The items highlight the contributions of Samuel S. McClure, an 1882 Knox graduate who founded one of the pioneering publications in the field of investigative journalism, McClure's Magazine.
McClure's name is contained in a database, accessible by visitors touring the News Corporation News History Gallery in the Newseum. The Gallery's video displays and database chronicle several hundred especially noteworthy print, broadcast and on-line journalists and organizations.
In addition to McClure himself, the Gallery showcases one of the writers first published in McClure's, Ida Tarbell. She is noted in the display for her series of investigative articles in McClure's, "The History of Standard Oil Company."
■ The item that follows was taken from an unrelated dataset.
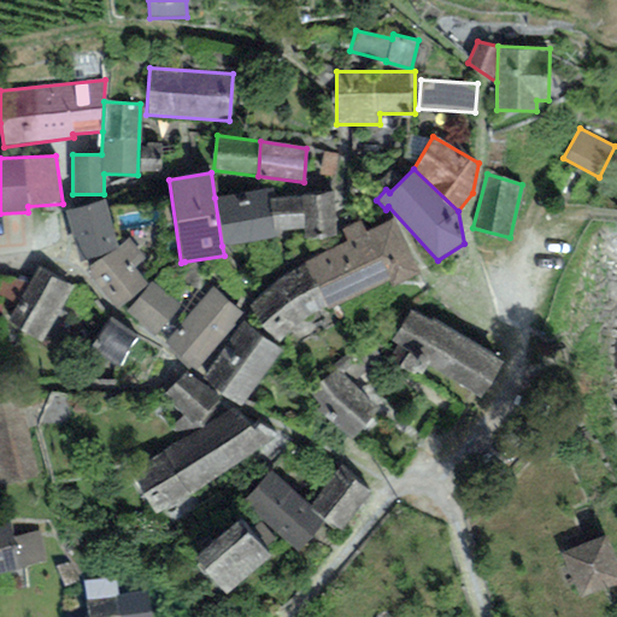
[(270,198),(276,198),(275,187),(215,198),(222,246),(278,238),(278,231),(274,231),(270,198)]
Another Knox graduate in the database of prominent journalists is Robert J. Northshield, a 1943 Knox graduate. Northshield worked for NBC, ABC and CBS news divisions. He created the "CBS News Sunday Morning" and the "On the Road" segments with Charles Kuralt -- both breakthrough programming initiatives for the weekend-morning time-slot.
The 250,000 square-foot museum is at Pennsylvania Avenue and Sixth Street, N.W., in Washington, DC. The exhibits include new "4-D" effects -- 3-D video plus environmental effects.
Founded in 1837, Knox is a national liberal arts college in Galesburg, Illinois, with students from 45 states and 44 nations. Knox's "Old Main" is a National Historic Landmark and the only building remaining from the 1858 Lincoln-Douglas debates. Other prominent Knox alumni in the field of journalism include Ellen Browning Scripps, a 19th-century alumnus who helped found one of the first news syndicates; Barry Bearak, a 1971 graduate awarded for Pulitzer Prize for his coverage of Afghanistan for the New York Times; and Bob Jamieson, an Emmy-Award winning reporter for ABC News.